Daniele Solcia

Personal information
- Date of birth: 7 March 2001 (age 25)
- Place of birth: Treviglio, Italy
- Height: 1.86 m (6 ft 1 in)
- Position: Centre-back

Team information
- Current team: Sorrento
- Number: 15

Youth career
- Tritium
- 0000–2019: Atalanta

Senior career*
- Years: Team / Apps / (Gls)
- 2019–2025: Atalanta / 0 / (0)
- 2019–2020: → Pontisola (loan) / 25 / (0)
- 2020–2021: → Lucchese (loan) / 22 / (0)
- 2021–2022: → Seregno (loan) / 16 / (1)
- 2022–2023: → Virtus Francavilla (loan) / 25 / (2)
- 2023–2024: → Atalanta U23 (res.) / 21 / (0)
- 2024–2025: → Giugliano (loan) / 32 / (0)
- 2025–: Sorrento / 36 / (0)

= Daniele Solcia =

Italian footballer (born 2001)

Daniele Solcia (born 7 March 2001) is an Italian professional footballer who plays as a centre-back for club Sorrento.

== Career ==
Solcia began his youth career aged five at Tritium, before moving to Atalanta's youth sector.

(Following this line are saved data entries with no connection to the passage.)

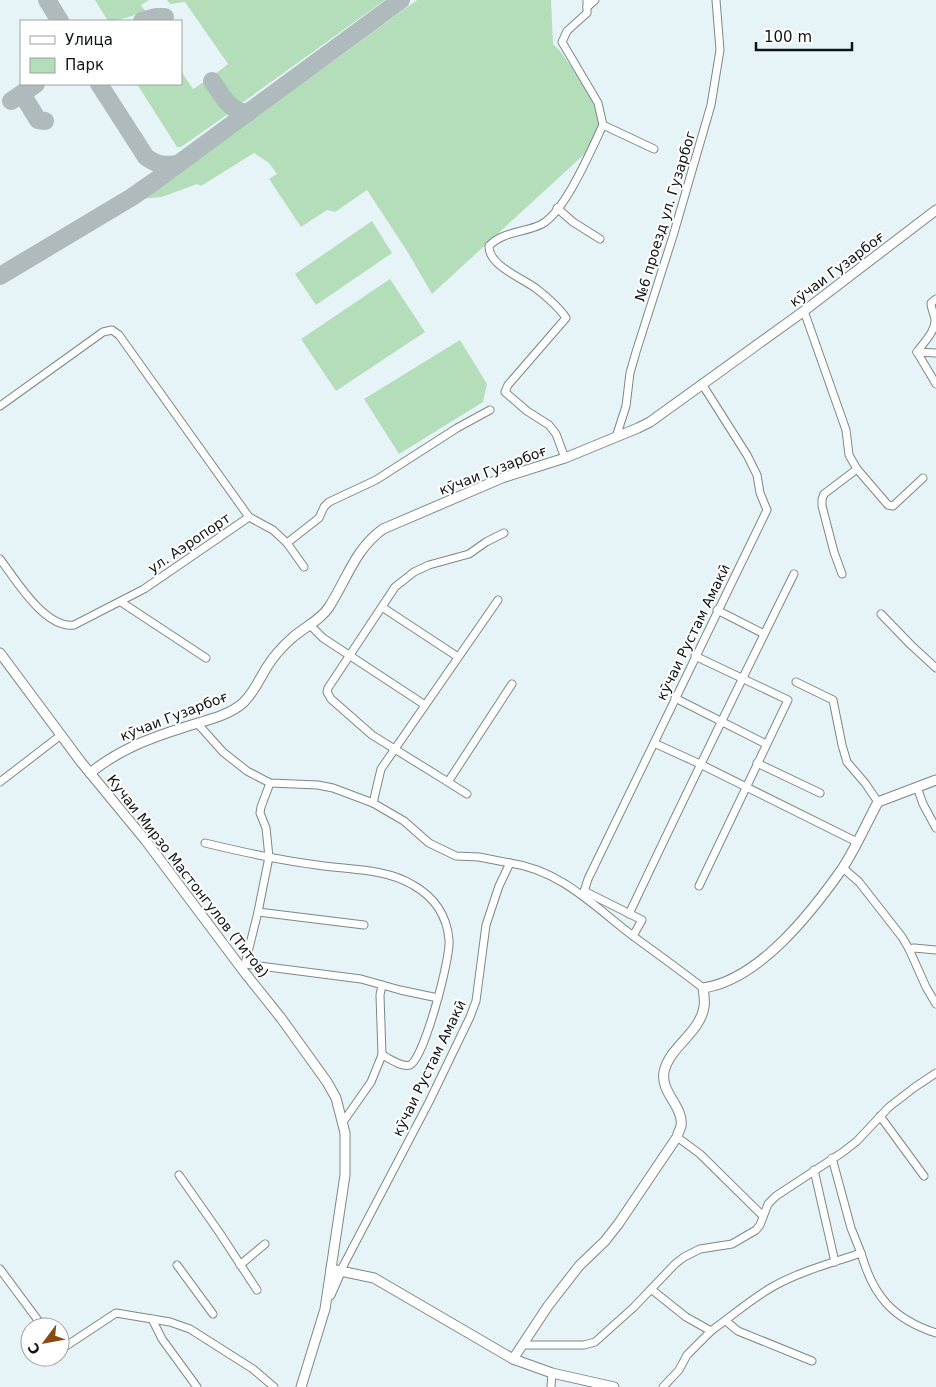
<svg xmlns="http://www.w3.org/2000/svg" width="936" height="1387" font-family="'DejaVu Sans',sans-serif">
<style>
.green{fill:#b4deba}
.lines{fill:none;stroke-linecap:round;stroke-linejoin:round}
.taxiway{stroke:#afbabc;stroke-width:18}
.minor-casing{stroke:#7b888a;stroke-width:9}
.tertiary-casing{stroke:#7b888a;stroke-width:11}
.minor{stroke:#fff;stroke-width:7}
.tertiary{stroke:#fff;stroke-width:9}
.labels{text-anchor:middle;stroke-width:4;stroke-linejoin:round;paint-order:stroke}
.street-label{font-size:14px;fill:#101415;stroke:#fff}
</style>
<rect width="100%" height="100%" fill="#e7f4f7"/>
<g class="green">
<path d="M95,0H149L141,5L146,12L114,21H108Z"/>
<path d="M167,0H385L242,103H237L215,74L228,64L185,2L170,4Z"/>
<path d="M417,0H551L553,44L560,51L589,92L601,124L589,150L432,294L407,251L367,190L335,212L327,210L301,227L269,179L277,174L269,163L254,153L201,186L197,184L162,197L140,199L188,167Z"/>
<path d="M181,71L193,89L204,82L228,114L181,147H177L137,84H181Z"/>
<path d="M372,221L392,253L316,305L295,274Z"/>
<path d="M390,279L425,332L336,391L301,339Z"/>
<path d="M460,340L487,384L483,402L399,454L364,399Z"/>
</g>
<g class="lines">
<g class="taxiway">
<path d="M47,0L60,21"/>
<path d="M142,21L156,17H165"/>
<path d="M212,81C221,93 232,116 249,112"/>
<path d="M99,84L146,157C157,165 165,166 178,164"/>
<path d="M26,91L25,99L38,120L45,121"/>
<path d="M11,101L36,84"/>
<path d="M0,276L132,197L155,181L401,0"/>
</g>
<g class="minor-casing">
<g id="minor">
<path d="M587,7L595,0"/>
<path d="M603,125L654,149"/>
<path d="M557,208L573,222L600,239"/>
<path d="M804,311L846,430L849,455L857,469L888,505L893,506L923,478"/>
<path d="M917,352C924,342 936,331 935,319C934,314 931,308 931,303L936,299"/>
<path d="M917,352L936,384"/>
<path d="M917,352L936,353"/>
<path d="M0,406L103,332L112,330L119,335L249,517"/>
<path d="M616,437L626,406L630,373L636,352L673,236L711,105L720,50L716,0"/>
<path d="M565,458L556,434L549,425L527,411L505,392L508,385L566,318C559,307 548,298 538,290C525,279 488,266 489,246C503,231 525,233 542,224C566,210 591,150 603,125L598,103L562,42L567,31L587,13V0"/>
<path d="M249,517L273,530L287,543L319,518L324,507L329,502L376,480L457,428L490,410"/>
<path d="M504,533L486,542L469,554L429,565L414,572L395,587L328,688L327,692L331,699L372,735L448,782L512,684"/>
<path d="M287,543L304,567"/>
<path d="M0,559C16,580 45,629 74,625L144,589L249,517"/>
<path d="M842,574L834,552L822,506V499L824,494L857,469"/>
<path d="M498,600L381,769L373,803L404,821L429,843L456,856L479,857L510,863"/>
<path d="M121,602L206,658"/>
<path d="M382,607L458,657"/>
<path d="M717,610L764,634"/>
<path d="M881,614L911,645L936,668"/>
<path d="M309,624L323,638L425,705"/>
<path d="M695,656L788,700L699,886"/>
<path d="M796,682L833,700L842,745L847,762L865,783L878,802"/>
<path d="M675,698L766,744"/>
<path d="M197,723L223,752L247,771L270,783L318,785L333,788L373,803"/>
<path d="M654,743L700,764L857,842"/>
<path d="M757,763L820,793"/>
<path d="M0,782L61,735"/>
<path d="M448,782L467,794"/>
<path d="M917,787L923,804L936,828"/>
<path d="M205,843C242,852 279,860 317,865C349,870 385,868 413,885C434,897 447,915 449,940C451,957 424,1059 410,1065C402,1068 389,1058 382,1055L371,1082L343,1122"/>
<path d="M843,868L859,882L902,937L909,949L926,987L936,1004"/>
<path d="M584,891L642,920L633,936"/>
<path d="M583,895L588,879L767,510L760,493L757,475L747,455L702,384"/>
<path d="M258,912L364,925"/>
<path d="M629,914C683,800 738,687 794,574"/>
<path d="M909,949L914,948L936,950"/>
<path d="M245,964L258,912L269,857L266,828L260,813L261,807L270,783"/>
<path d="M239,965L245,964L361,979L400,990L438,998"/>
<path d="M382,1055L380,995L382,985"/>
<path d="M880,1116L924,1176"/>
<path d="M677,1137L700,1154L763,1216"/>
<path d="M832,1158L851,1228L861,1253"/>
<path d="M814,1170L835,1262"/>
<path d="M179,1175L219,1232L257,1290"/>
<path d="M177,1265L213,1314"/>
<path d="M240,1265L265,1244"/>
<path d="M0,1269L43,1327"/>
<path d="M341,1270L429,1102L470,1017L476,1001L486,925L499,886L510,863C560,870 594,906 633,936C656,953 680,970 703,988"/>
<path d="M651,1289L686,1317L711,1331C732,1316 751,1299 774,1286C801,1271 832,1263 861,1253C873,1296 893,1319 936,1333"/>
<path d="M152,1319L162,1339L197,1387"/>
<path d="M726,1321L738,1331L812,1361"/>
<path d="M522,1345H584L595,1342L634,1307L675,1264L684,1257L700,1249L732,1244L756,1230L760,1225L768,1204L776,1196L843,1152L857,1141L889,1107L915,1087L936,1073"/>
<path d="M60,1350L116,1313L170,1322L190,1329L253,1369L274,1387"/>
<path d="M551,1387L552,1373"/>
<path d="M663,1387L679,1370L687,1355L711,1331"/>
</g>
</g>
<g class="tertiary-casing">
<g id="tertiary">
<path d="M0,653L81,762L146,841L245,973L281,1018L327,1082L336,1098L345,1133V1175L325,1309L301,1387"/>
<path d="M90,773C119,750 147,739 182,728C202,721 228,717 244,702C254,692 260,678 267,667C273,657 283,646 292,638C303,628 321,620 329,607C347,579 355,549 383,529L502,478L565,458L638,428L650,422L804,311L936,210"/>
<path d="M331,1269L374,1278L513,1359L552,1373L614,1387"/>
<path d="M330,1295L341,1270"/>
<path d="M513,1359L548,1306L579,1266L605,1241L619,1223L677,1137C678,1133 680,1129 681,1126C684,1107 660,1092 664,1072C669,1047 700,1033 704,1007C705,1001 704,994 703,988C759,980 811,913 842,869C856,848 866,824 878,802L936,780"/>
</g>
</g>
<use href="#minor" class="minor"/>
<use href="#tertiary" class="tertiary"/>
</g>
<g class="labels">
<g class="street-label">
<text transform="translate(665 216) rotate(-73)" y="5">№6 проезд ул. Гузарбог</text>
<text transform="translate(837 269) rotate(-37)" y="5">кӯчаи Гузарбоғ</text>
<text transform="translate(493 470) rotate(-21)" y="5">кӯчаи Гузарбоғ</text>
<text transform="translate(189 543) rotate(-34)" y="5">ул. Аэропорт</text>
<text transform="translate(693 632) rotate(-64)" y="5">кӯчаи Рустам Амакӣ</text>
<text transform="translate(174 716) rotate(-21)" y="5">кӯчаи Гузарбоғ</text>
<text transform="translate(188 876) rotate(52)" y="5">Кучаи Мирзо Мастонгулов (Титов)</text>
<text transform="translate(429 1068) rotate(-64)" y="5">кӯчаи Рустам Амакӣ</text>
</g>
</g>
<rect x="20" y="20" width="162" height="65" fill="#ffffff" stroke="#9fa1a1"/>
<rect x="30" y="36" width="25" height="8" fill="#ffffff" stroke="#9fa1a1"/>
<text x="65" y="45" font-size="15" fill="#101415">Улица</text>
<rect x="30" y="58" width="25" height="15" fill="#b4deba" stroke="#9fa1a1"/>
<text x="65" y="70" font-size="15" fill="#101415">Парк</text>
<g transform="translate(45 1342) rotate(238)"><circle r="24" fill="#ffffff" stroke="#9fa1a1"/>
<path d="M0-4L9 19L0 12L-9 19Z" fill="#8a4b10"/>
<text y="-8" font-size="14" font-weight="bold" text-anchor="middle" fill="#101415">С</text>
</g>
<path d="M756 42v8h96v-8" fill="none" stroke="#101415" stroke-width="2.5"/>
<text x="764" y="42" font-size="15" fill="#101415" stroke="#ffffff" stroke-width="4" paint-order="stroke">100 m</text>
</svg>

On 22 July 2019, Solcia was sent on loan to Serie D side Pontisola, where he played 25 league games. On 1 September 2020, Solcia joined Serie C club Lucchese on loan. He made his professional debut on 27 September 2020, in a 3–3 home draw to Pergolettese.

On 31 July 2021, Solcia moved to newly promoted Serie C side Seregno on a one-year loan. On 2 July 2022, Solcia was loaned to Virtus Francavilla. On 25 July 2024, Solcia joined Giugliano on loan.

On 1 August 2025, Solcia signed with Sorrento in Serie C on a permanent basis.

== Style of play ==
A versatile defender, Solcia mainly plays as a centre-back, both on the right and on the left, and can also be used as a full-back.